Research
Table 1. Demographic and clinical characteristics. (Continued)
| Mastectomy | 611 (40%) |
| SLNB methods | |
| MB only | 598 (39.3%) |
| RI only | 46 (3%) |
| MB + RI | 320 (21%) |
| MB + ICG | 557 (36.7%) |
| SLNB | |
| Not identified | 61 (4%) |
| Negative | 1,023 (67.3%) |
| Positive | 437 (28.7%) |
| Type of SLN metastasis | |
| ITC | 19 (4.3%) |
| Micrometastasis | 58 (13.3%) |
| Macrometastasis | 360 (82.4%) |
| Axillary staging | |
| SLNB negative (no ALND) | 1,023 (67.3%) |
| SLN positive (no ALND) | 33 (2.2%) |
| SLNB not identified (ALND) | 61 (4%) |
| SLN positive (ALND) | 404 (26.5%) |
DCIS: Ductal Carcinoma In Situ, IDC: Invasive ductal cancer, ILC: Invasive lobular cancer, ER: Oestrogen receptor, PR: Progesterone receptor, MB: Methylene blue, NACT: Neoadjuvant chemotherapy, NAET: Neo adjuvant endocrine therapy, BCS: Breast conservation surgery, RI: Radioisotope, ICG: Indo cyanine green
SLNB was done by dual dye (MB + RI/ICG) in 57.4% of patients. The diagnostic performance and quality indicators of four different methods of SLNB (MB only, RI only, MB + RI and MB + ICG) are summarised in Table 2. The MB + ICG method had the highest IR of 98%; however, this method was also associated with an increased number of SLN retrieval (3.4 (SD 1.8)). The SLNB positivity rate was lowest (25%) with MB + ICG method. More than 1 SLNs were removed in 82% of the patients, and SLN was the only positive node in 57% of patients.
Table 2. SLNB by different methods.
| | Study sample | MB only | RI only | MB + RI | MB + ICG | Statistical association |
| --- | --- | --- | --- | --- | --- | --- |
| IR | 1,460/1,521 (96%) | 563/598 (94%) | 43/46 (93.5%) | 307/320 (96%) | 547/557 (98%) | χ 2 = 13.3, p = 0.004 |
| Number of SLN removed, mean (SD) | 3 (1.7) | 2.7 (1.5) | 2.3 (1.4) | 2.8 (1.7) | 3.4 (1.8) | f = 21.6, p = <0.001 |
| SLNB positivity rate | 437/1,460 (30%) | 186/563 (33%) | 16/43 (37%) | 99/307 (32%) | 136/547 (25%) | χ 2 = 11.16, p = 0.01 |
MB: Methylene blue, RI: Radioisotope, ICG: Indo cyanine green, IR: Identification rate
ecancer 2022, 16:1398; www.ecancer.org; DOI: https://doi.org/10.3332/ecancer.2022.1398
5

-*-*-

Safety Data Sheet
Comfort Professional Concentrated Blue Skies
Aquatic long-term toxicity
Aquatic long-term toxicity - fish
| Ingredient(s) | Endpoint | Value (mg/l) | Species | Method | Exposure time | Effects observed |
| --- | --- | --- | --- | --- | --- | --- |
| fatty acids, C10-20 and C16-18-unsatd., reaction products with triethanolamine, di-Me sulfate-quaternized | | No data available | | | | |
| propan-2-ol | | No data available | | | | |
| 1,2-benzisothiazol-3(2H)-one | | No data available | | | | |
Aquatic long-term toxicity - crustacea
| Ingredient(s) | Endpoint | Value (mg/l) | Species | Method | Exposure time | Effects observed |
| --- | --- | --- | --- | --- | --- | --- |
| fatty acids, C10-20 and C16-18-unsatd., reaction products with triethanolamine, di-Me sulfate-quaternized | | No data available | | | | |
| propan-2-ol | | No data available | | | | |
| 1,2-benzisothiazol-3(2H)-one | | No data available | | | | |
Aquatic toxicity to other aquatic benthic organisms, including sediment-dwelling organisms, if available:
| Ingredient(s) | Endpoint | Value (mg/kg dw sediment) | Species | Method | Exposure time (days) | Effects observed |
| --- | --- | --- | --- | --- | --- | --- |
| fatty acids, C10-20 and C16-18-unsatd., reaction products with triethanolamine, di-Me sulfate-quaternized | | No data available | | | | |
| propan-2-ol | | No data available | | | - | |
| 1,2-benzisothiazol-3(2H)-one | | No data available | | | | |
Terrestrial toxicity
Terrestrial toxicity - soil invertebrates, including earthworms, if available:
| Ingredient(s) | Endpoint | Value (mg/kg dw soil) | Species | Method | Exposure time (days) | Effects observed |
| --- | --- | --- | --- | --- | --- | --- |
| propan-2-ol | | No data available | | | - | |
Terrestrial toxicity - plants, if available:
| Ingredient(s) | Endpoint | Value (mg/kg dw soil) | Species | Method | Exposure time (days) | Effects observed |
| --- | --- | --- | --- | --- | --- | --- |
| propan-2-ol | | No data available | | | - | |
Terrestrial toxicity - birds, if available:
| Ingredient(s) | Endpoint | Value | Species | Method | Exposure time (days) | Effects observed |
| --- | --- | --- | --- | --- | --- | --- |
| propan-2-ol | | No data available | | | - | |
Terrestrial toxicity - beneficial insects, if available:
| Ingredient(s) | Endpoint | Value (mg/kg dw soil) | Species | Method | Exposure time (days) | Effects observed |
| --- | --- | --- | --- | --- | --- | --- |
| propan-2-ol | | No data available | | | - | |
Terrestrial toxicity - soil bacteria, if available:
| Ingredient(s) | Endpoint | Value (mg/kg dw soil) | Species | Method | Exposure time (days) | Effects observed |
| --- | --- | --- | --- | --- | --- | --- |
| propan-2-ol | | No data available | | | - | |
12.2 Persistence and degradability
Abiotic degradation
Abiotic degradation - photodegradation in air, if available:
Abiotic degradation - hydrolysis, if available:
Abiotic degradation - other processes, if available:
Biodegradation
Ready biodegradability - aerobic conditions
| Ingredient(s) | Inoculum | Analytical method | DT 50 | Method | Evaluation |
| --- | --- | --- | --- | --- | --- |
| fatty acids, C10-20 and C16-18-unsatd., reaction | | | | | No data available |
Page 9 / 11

-*-*-

Task item |
A line belongs in the answer if it contains the word "Radioisotope"; please copy each such line from the material.

Worked solution |
DCIS: Ductal Carcinoma In Situ, IDC: Invasive ductal cancer, ILC: Invasive lobular cancer, ER: Oestrogen receptor, PR: Progesterone receptor, MB: Methylene blue, NACT: Neoadjuvant chemotherapy, NAET: Neo adjuvant endocrine therapy, BCS: Breast conservation surgery, RI: Radioisotope, ICG: Indo cyanine green
MB: Methylene blue, RI: Radioisotope, ICG: Indo cyanine green, IR: Identification rate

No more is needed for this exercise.